Copy the listing from its start down to the line that contains "Are o greutate", replacing "Whatsapp" with "WhatsApp" and keeping everything else the same.

(Records from a data collection)
---
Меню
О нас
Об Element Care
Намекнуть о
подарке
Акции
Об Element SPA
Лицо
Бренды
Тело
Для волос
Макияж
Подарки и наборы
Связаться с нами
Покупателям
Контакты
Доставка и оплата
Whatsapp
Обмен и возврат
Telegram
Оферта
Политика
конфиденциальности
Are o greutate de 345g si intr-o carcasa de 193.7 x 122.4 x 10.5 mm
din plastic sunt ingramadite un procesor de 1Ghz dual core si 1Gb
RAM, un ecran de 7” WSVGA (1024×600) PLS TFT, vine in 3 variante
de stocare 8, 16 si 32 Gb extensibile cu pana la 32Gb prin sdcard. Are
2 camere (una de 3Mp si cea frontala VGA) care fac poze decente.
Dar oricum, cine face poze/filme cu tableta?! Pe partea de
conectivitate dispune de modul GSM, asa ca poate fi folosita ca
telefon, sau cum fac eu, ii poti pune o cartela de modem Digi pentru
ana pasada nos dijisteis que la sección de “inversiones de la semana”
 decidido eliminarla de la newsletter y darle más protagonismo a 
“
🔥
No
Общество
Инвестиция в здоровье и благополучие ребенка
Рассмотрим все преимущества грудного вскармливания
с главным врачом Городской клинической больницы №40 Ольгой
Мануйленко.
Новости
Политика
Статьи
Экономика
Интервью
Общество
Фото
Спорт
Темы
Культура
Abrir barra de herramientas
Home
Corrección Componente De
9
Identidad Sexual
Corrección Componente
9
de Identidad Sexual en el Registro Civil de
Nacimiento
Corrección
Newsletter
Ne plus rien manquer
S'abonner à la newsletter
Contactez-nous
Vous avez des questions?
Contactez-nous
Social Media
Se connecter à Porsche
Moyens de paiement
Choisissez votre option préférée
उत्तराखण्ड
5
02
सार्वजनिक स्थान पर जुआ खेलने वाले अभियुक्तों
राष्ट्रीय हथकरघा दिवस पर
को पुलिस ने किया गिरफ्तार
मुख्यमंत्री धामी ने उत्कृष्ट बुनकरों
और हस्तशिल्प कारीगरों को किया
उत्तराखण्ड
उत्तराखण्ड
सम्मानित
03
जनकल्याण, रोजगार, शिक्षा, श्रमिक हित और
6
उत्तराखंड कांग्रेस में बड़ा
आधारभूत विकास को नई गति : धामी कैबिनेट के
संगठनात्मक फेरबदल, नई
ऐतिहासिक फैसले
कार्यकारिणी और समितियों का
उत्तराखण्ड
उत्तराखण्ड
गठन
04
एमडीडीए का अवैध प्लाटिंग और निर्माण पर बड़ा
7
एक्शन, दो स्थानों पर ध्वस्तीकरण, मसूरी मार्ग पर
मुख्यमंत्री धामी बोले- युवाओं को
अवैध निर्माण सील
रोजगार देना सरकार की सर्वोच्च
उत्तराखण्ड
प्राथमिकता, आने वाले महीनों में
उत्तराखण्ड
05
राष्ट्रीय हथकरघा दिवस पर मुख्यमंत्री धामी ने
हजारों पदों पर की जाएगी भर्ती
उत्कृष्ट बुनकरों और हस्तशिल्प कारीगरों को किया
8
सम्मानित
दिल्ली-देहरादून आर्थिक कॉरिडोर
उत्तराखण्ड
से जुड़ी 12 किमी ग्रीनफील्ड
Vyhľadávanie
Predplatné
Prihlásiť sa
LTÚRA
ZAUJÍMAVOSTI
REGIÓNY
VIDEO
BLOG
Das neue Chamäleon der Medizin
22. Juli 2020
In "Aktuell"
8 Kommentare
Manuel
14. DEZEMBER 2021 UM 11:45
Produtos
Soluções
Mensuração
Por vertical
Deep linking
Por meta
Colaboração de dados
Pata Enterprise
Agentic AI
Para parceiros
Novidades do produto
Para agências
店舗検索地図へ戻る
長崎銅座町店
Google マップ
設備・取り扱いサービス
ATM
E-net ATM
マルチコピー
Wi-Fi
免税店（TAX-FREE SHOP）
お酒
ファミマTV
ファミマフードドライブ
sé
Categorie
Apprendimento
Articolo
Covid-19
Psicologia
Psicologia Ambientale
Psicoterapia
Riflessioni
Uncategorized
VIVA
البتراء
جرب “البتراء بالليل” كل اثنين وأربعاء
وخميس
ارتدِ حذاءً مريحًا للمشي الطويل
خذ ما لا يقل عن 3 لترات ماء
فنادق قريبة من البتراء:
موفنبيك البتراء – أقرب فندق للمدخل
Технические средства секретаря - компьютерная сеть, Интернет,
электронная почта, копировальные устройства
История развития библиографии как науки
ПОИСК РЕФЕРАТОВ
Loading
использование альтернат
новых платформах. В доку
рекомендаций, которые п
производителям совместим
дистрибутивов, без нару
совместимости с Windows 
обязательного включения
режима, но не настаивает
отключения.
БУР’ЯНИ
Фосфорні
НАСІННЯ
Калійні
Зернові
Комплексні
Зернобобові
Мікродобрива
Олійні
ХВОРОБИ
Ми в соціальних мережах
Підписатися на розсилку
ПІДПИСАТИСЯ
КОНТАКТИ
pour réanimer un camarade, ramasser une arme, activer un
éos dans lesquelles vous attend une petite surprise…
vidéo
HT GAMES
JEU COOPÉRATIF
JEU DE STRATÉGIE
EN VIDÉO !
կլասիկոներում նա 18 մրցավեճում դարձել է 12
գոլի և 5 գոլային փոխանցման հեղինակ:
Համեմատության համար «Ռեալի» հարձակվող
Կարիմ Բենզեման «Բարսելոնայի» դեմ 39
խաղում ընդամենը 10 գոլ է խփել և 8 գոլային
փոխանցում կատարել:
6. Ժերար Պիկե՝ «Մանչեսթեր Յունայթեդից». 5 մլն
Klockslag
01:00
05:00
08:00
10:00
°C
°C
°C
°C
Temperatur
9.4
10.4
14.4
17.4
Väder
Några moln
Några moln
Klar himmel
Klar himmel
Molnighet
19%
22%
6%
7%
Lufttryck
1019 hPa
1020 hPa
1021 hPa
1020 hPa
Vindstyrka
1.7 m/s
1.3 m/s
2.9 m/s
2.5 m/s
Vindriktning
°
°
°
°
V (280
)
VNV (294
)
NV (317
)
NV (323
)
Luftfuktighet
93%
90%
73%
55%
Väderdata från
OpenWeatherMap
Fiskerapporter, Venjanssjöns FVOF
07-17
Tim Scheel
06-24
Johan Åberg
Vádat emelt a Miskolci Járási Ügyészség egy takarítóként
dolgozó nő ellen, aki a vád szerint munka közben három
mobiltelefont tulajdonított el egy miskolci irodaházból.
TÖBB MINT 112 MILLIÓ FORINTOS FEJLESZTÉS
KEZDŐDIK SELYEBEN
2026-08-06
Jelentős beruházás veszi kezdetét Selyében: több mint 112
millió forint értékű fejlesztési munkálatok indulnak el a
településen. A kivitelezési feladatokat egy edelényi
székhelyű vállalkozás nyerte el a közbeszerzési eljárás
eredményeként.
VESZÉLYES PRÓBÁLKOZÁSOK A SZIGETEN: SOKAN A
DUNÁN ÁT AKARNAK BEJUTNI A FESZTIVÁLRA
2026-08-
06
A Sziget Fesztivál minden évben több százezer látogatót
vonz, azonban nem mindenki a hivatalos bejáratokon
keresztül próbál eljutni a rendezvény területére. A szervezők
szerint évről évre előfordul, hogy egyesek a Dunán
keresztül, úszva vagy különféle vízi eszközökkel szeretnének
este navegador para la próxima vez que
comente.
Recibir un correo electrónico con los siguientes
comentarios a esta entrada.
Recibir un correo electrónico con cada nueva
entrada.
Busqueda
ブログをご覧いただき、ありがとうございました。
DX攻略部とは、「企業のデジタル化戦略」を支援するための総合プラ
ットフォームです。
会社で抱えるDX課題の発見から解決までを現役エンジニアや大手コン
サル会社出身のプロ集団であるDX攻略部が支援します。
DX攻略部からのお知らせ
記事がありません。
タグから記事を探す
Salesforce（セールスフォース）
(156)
---
§ Task result:
Меню
О нас
Об Element Care
Намекнуть о
подарке
Акции
Об Element SPA
Лицо
Бренды
Тело
Для волос
Макияж
Подарки и наборы
Связаться с нами
Покупателям
Контакты
Доставка и оплата
WhatsApp
Обмен и возврат
Telegram
Оферта
Политика
конфиденциальности
Are o greutate de 345g si intr-o carcasa de 193.7 x 122.4 x 10.5 mm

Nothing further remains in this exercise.